── Information shown ──

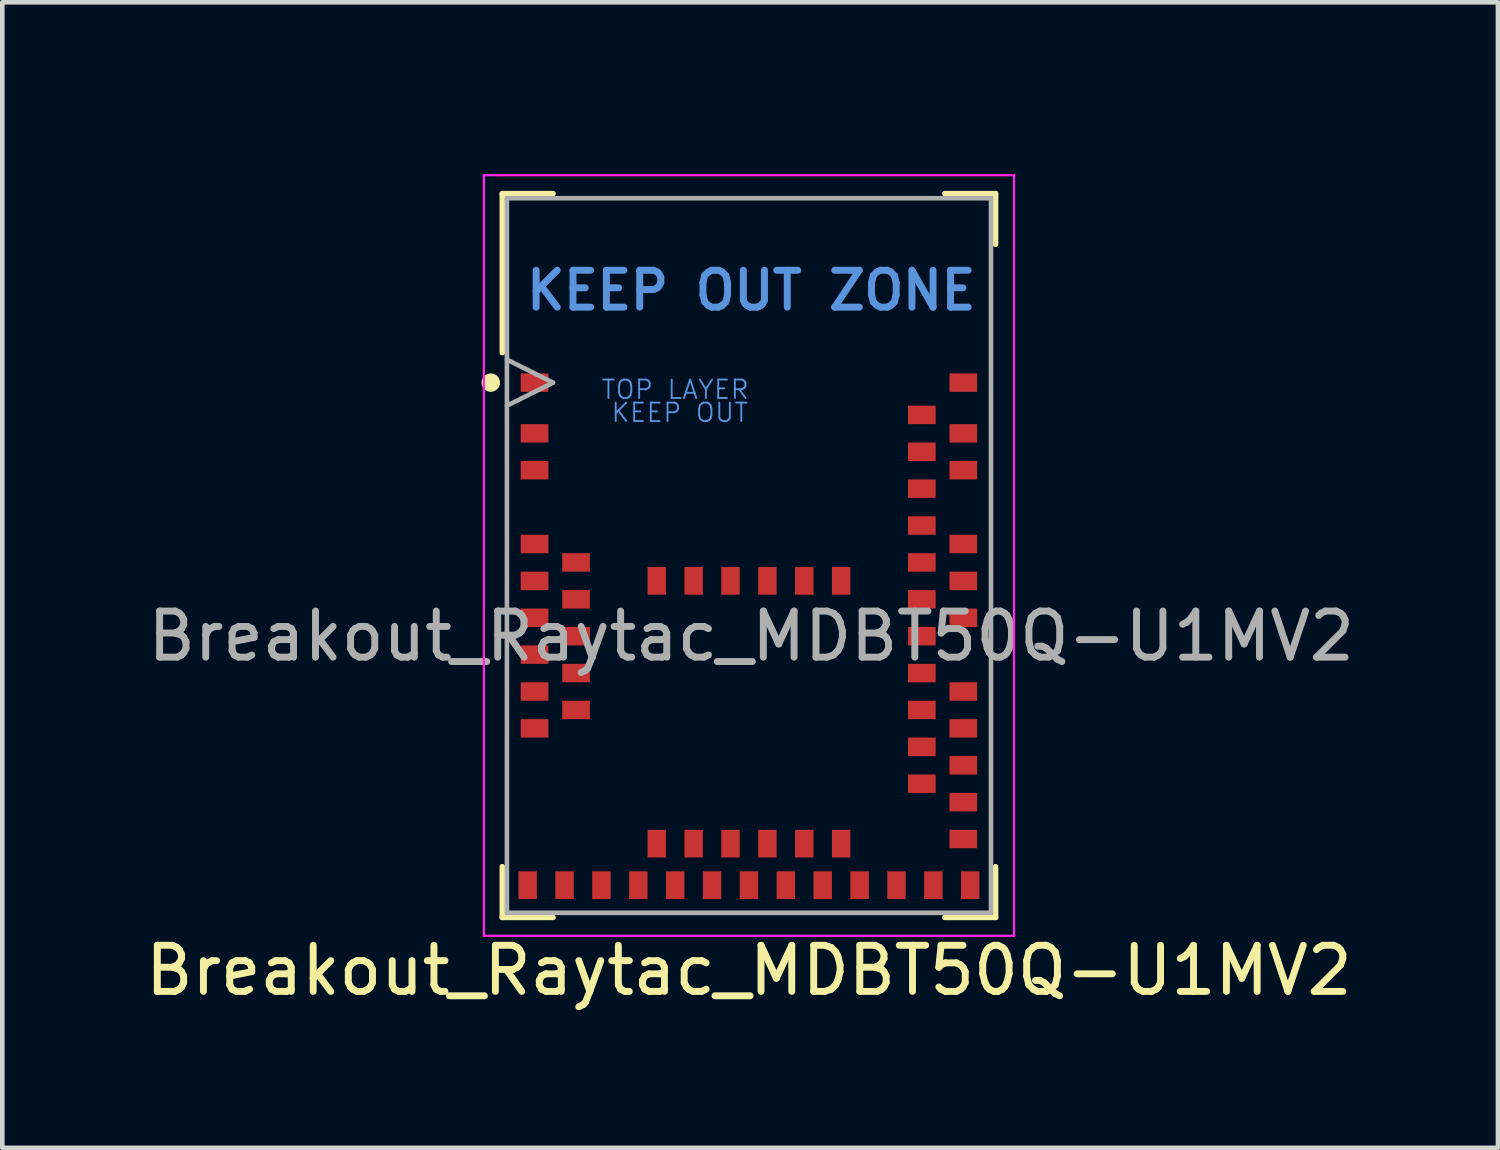
<source format=kicad_pcb>
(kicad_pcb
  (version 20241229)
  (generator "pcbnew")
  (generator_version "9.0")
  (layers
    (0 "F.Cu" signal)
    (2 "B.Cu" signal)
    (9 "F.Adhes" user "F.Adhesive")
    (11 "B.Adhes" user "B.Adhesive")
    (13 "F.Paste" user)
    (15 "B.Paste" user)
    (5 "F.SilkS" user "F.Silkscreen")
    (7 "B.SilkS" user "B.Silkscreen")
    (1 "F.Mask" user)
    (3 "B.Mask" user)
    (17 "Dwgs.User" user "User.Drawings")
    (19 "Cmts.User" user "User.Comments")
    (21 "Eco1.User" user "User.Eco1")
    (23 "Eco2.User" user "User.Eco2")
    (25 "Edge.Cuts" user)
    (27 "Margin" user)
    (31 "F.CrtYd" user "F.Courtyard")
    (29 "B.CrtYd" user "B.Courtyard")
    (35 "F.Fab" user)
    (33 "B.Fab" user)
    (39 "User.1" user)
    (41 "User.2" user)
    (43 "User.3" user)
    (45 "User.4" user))
  (footprint "Breakout_Raytac_MDBT50Q-U1MV2"
    (layer "F.Cu")
    (at 13.196 9)
    (property "Reference" "Breakout_Raytac_MDBT50Q-U1MV2" (at 0 9 0) (layer "F.SilkS") (effects (font (size 1 1) (thickness 0.15))))
    (attr smd)
    (fp_line (start -5.35 -7.85) (end -5.35 -4.4) (stroke (width 0.12) (type solid)) (layer "F.SilkS"))
    (fp_line (start -5.35 6.75) (end -5.35 7.85) (stroke (width 0.12) (type solid)) (layer "F.SilkS"))
    (fp_line (start -5.35 7.85) (end -4.25 7.85) (stroke (width 0.12) (type solid)) (layer "F.SilkS"))
    (fp_line (start -4.25 -7.85) (end -5.35 -7.85) (stroke (width 0.12) (type solid)) (layer "F.SilkS"))
    (fp_line (start 4.25 -7.85) (end 5.35 -7.85) (stroke (width 0.12) (type solid)) (layer "F.SilkS"))
    (fp_line (start 5.35 -7.85) (end 5.35 -6.75) (stroke (width 0.12) (type solid)) (layer "F.SilkS"))
    (fp_line (start 5.35 6.75) (end 5.35 7.85) (stroke (width 0.12) (type solid)) (layer "F.SilkS"))
    (fp_line (start 5.35 7.85) (end 4.25 7.85) (stroke (width 0.12) (type solid)) (layer "F.SilkS"))
    (fp_circle (center -5.6 -3.75) (end -5.5 -3.75) (stroke (width 0.2) (type solid)) (fill no) (layer "F.SilkS"))
    (fp_line (start -5.75 -8.25) (end -5.75 8.25) (stroke (width 0.05) (type solid)) (layer "F.CrtYd"))
    (fp_line (start -5.75 -8.25) (end 5.75 -8.25) (stroke (width 0.05) (type solid)) (layer "F.CrtYd"))
    (fp_line (start -5.75 8.25) (end 5.75 8.25) (stroke (width 0.05) (type solid)) (layer "F.CrtYd"))
    (fp_line (start 5.75 -8.25) (end 5.75 8.25) (stroke (width 0.05) (type solid)) (layer "F.CrtYd"))
    (fp_line (start -5.25 -7.75) (end 5.25 -7.75) (stroke (width 0.1) (type solid)) (layer "F.Fab"))
    (fp_line (start -5.25 7.75) (end -5.25 -7.75) (stroke (width 0.1) (type solid)) (layer "F.Fab"))
    (fp_line (start -4.25 -3.75) (end -5.25 -4.25) (stroke (width 0.1) (type solid)) (layer "F.Fab"))
    (fp_line (start -4.25 -3.75) (end -5.25 -3.25) (stroke (width 0.1) (type solid)) (layer "F.Fab"))
    (fp_line (start 5.25 -7.75) (end 5.25 7.75) (stroke (width 0.1) (type solid)) (layer "F.Fab"))
    (fp_line (start 5.25 7.75) (end -5.25 7.75) (stroke (width 0.1) (type solid)) (layer "F.Fab"))
    (fp_text user "KEEP OUT ZONE" (at 0.05 -5.75 0) (layer "Cmts.User") (effects (font (size 0.8 0.8) (thickness 0.15))))
    (fp_text user "TOP LAYER" (at -1.6 -3.6 0) (layer "Cmts.User") (effects (font (size 0.4 0.4) (thickness 0.04))))
    (fp_text user "KEEP OUT" (at -1.5 -3.1 0) (layer "Cmts.User") (effects (font (size 0.4 0.4) (thickness 0.04))))
    (fp_text user "${REFERENCE}" (at 0.05 1.75 0) (layer "F.Fab") (effects (font (size 1 1) (thickness 0.15))))
    (pad "1" smd rect (at -4.65 -3.75) (size 0.6 0.4) (layers "F.Cu" "F.Mask" "F.Paste"))
    (pad "2" smd rect (at -4.65 -2.65) (size 0.6 0.4) (layers "F.Cu" "F.Mask" "F.Paste"))
    (pad "3" smd rect (at -4.65 -1.85) (size 0.6 0.4) (layers "F.Cu" "F.Mask" "F.Paste"))
    (pad "4" smd rect (at -4.65 -0.25) (size 0.6 0.4) (layers "F.Cu" "F.Mask" "F.Paste"))
    (pad "5" smd rect (at -3.75 0.15) (size 0.6 0.4) (layers "F.Cu" "F.Mask" "F.Paste"))
    (pad "6" smd rect (at -4.65 0.55) (size 0.6 0.4) (layers "F.Cu" "F.Mask" "F.Paste"))
    (pad "7" smd rect (at -3.75 0.95) (size 0.6 0.4) (layers "F.Cu" "F.Mask" "F.Paste"))
    (pad "8" smd rect (at -4.65 1.35) (size 0.6 0.4) (layers "F.Cu" "F.Mask" "F.Paste"))
    (pad "9" smd rect (at -3.75 1.75) (size 0.6 0.4) (layers "F.Cu" "F.Mask" "F.Paste"))
    (pad "10" smd rect (at -4.65 2.15) (size 0.6 0.4) (layers "F.Cu" "F.Mask" "F.Paste"))
    (pad "11" smd rect (at -3.75 2.55) (size 0.6 0.4) (layers "F.Cu" "F.Mask" "F.Paste"))
    (pad "12" smd rect (at -4.65 2.95) (size 0.6 0.4) (layers "F.Cu" "F.Mask" "F.Paste"))
    (pad "13" smd rect (at -3.75 3.35) (size 0.6 0.4) (layers "F.Cu" "F.Mask" "F.Paste"))
    (pad "14" smd rect (at -4.65 3.75) (size 0.6 0.4) (layers "F.Cu" "F.Mask" "F.Paste"))
    (pad "15" smd rect (at -4.8 7.15 90) (size 0.6 0.4) (layers "F.Cu" "F.Mask" "F.Paste"))
    (pad "16" smd rect (at -4 7.15 90) (size 0.6 0.4) (layers "F.Cu" "F.Mask" "F.Paste"))
    (pad "17" smd rect (at -3.2 7.15 90) (size 0.6 0.4) (layers "F.Cu" "F.Mask" "F.Paste"))
    (pad "18" smd rect (at -2.4 7.15 90) (size 0.6 0.4) (layers "F.Cu" "F.Mask" "F.Paste"))
    (pad "19" smd rect (at -2 6.25 90) (size 0.6 0.4) (layers "F.Cu" "F.Mask" "F.Paste"))
    (pad "20" smd rect (at -1.6 7.15 90) (size 0.6 0.4) (layers "F.Cu" "F.Mask" "F.Paste"))
    (pad "21" smd rect (at -1.2 6.25 90) (size 0.6 0.4) (layers "F.Cu" "F.Mask" "F.Paste"))
    (pad "22" smd rect (at -0.8 7.15 90) (size 0.6 0.4) (layers "F.Cu" "F.Mask" "F.Paste"))
    (pad "23" smd rect (at -0.4 6.25 90) (size 0.6 0.4) (layers "F.Cu" "F.Mask" "F.Paste"))
    (pad "24" smd rect (at 0 7.15 90) (size 0.6 0.4) (layers "F.Cu" "F.Mask" "F.Paste"))
    (pad "25" smd rect (at 0.4 6.25 90) (size 0.6 0.4) (layers "F.Cu" "F.Mask" "F.Paste"))
    (pad "26" smd rect (at 0.8 7.15 90) (size 0.6 0.4) (layers "F.Cu" "F.Mask" "F.Paste"))
    (pad "27" smd rect (at 1.2 6.25 90) (size 0.6 0.4) (layers "F.Cu" "F.Mask" "F.Paste"))
    (pad "28" smd rect (at 1.6 7.15 90) (size 0.6 0.4) (layers "F.Cu" "F.Mask" "F.Paste"))
    (pad "29" smd rect (at 2 6.25 90) (size 0.6 0.4) (layers "F.Cu" "F.Mask" "F.Paste"))
    (pad "30" smd rect (at 2.4 7.15 90) (size 0.6 0.4) (layers "F.Cu" "F.Mask" "F.Paste"))
    (pad "31" smd rect (at 3.2 7.15 90) (size 0.6 0.4) (layers "F.Cu" "F.Mask" "F.Paste"))
    (pad "32" smd rect (at 4 7.15 90) (size 0.6 0.4) (layers "F.Cu" "F.Mask" "F.Paste"))
    (pad "33" smd rect (at 4.8 7.15 90) (size 0.6 0.4) (layers "F.Cu" "F.Mask" "F.Paste"))
    (pad "34" smd rect (at 4.65 6.15) (size 0.6 0.4) (layers "F.Cu" "F.Mask" "F.Paste"))
    (pad "35" smd rect (at 4.65 5.35) (size 0.6 0.4) (layers "F.Cu" "F.Mask" "F.Paste"))
    (pad "36" smd rect (at 3.75 4.95) (size 0.6 0.4) (layers "F.Cu" "F.Mask" "F.Paste"))
    (pad "37" smd rect (at 4.65 4.55) (size 0.6 0.4) (layers "F.Cu" "F.Mask" "F.Paste"))
    (pad "38" smd rect (at 3.75 4.15) (size 0.6 0.4) (layers "F.Cu" "F.Mask" "F.Paste"))
    (pad "39" smd rect (at 4.65 3.75) (size 0.6 0.4) (layers "F.Cu" "F.Mask" "F.Paste"))
    (pad "40" smd rect (at 3.75 3.35) (size 0.6 0.4) (layers "F.Cu" "F.Mask" "F.Paste"))
    (pad "41" smd rect (at 4.65 2.95) (size 0.6 0.4) (layers "F.Cu" "F.Mask" "F.Paste"))
    (pad "42" smd rect (at 3.75 2.55) (size 0.6 0.4) (layers "F.Cu" "F.Mask" "F.Paste"))
    (pad "43" smd rect (at 3.75 1.75) (size 0.6 0.4) (layers "F.Cu" "F.Mask" "F.Paste"))
    (pad "44" smd rect (at 4.65 1.35) (size 0.6 0.4) (layers "F.Cu" "F.Mask" "F.Paste"))
    (pad "45" smd rect (at 3.75 0.95) (size 0.6 0.4) (layers "F.Cu" "F.Mask" "F.Paste"))
    (pad "46" smd rect (at 4.65 0.55) (size 0.6 0.4) (layers "F.Cu" "F.Mask" "F.Paste"))
    (pad "47" smd rect (at 3.75 0.15) (size 0.6 0.4) (layers "F.Cu" "F.Mask" "F.Paste"))
    (pad "48" smd rect (at 4.65 -0.25) (size 0.6 0.4) (layers "F.Cu" "F.Mask" "F.Paste"))
    (pad "49" smd rect (at 3.75 -0.65) (size 0.6 0.4) (layers "F.Cu" "F.Mask" "F.Paste"))
    (pad "50" smd rect (at 3.75 -1.45) (size 0.6 0.4) (layers "F.Cu" "F.Mask" "F.Paste"))
    (pad "51" smd rect (at 4.65 -1.85) (size 0.6 0.4) (layers "F.Cu" "F.Mask" "F.Paste"))
    (pad "52" smd rect (at 3.75 -2.25) (size 0.6 0.4) (layers "F.Cu" "F.Mask" "F.Paste"))
    (pad "53" smd rect (at 4.65 -2.65) (size 0.6 0.4) (layers "F.Cu" "F.Mask" "F.Paste"))
    (pad "54" smd rect (at 3.75 -3.05) (size 0.6 0.4) (layers "F.Cu" "F.Mask" "F.Paste"))
    (pad "55" smd rect (at 4.65 -3.75) (size 0.6 0.4) (layers "F.Cu" "F.Mask" "F.Paste"))
    (pad "56" smd rect (at -2 0.55 90) (size 0.6 0.4) (layers "F.Cu" "F.Mask" "F.Paste"))
    (pad "57" smd rect (at -1.2 0.55 90) (size 0.6 0.4) (layers "F.Cu" "F.Mask" "F.Paste"))
    (pad "58" smd rect (at -0.4 0.55 90) (size 0.6 0.4) (layers "F.Cu" "F.Mask" "F.Paste"))
    (pad "59" smd rect (at 0.4 0.55 90) (size 0.6 0.4) (layers "F.Cu" "F.Mask" "F.Paste"))
    (pad "60" smd rect (at 1.2 0.55 90) (size 0.6 0.4) (layers "F.Cu" "F.Mask" "F.Paste"))
    (pad "61" smd rect (at 2 0.55 90) (size 0.6 0.4) (layers "F.Cu" "F.Mask" "F.Paste"))
    (zone (net_name "") (layer "F.Cu") (hatch full 0.508) (connect_pads) (min_thickness 0.254) (filled_areas_thickness no) (keepout (tracks not_allowed) (vias not_allowed) (pads not_allowed) (copperpour not_allowed) (footprints not_allowed)) (placement (enabled no)) (fill) (polygon (pts (xy 12.496 6.25) (xy 10.896 6.25) (xy 10.896 5) (xy 12.496 5))))
    (zone (net_name "") (layers "F.Cu" "B.Cu") (hatch full 0.508) (connect_pads) (min_thickness 0.254) (filled_areas_thickness no) (keepout (tracks not_allowed) (vias not_allowed) (pads not_allowed) (copperpour not_allowed) (footprints not_allowed)) (placement (enabled no)) (fill) (polygon (pts (xy 6.996 5) (xy 19.396 5) (xy 19.396 0) (xy 6.996 0)))))
  (gr_rect
    (start -3 -3)
    (end 29.443 21.848)
    (stroke (width 0.1) (type default))
    (fill no)
    (layer "Edge.Cuts")))
</source>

───

== Assigned task ==
Look through the material and report how many of its lines hold the string "Adhes", giving the number only.

== Reply to the task ==
2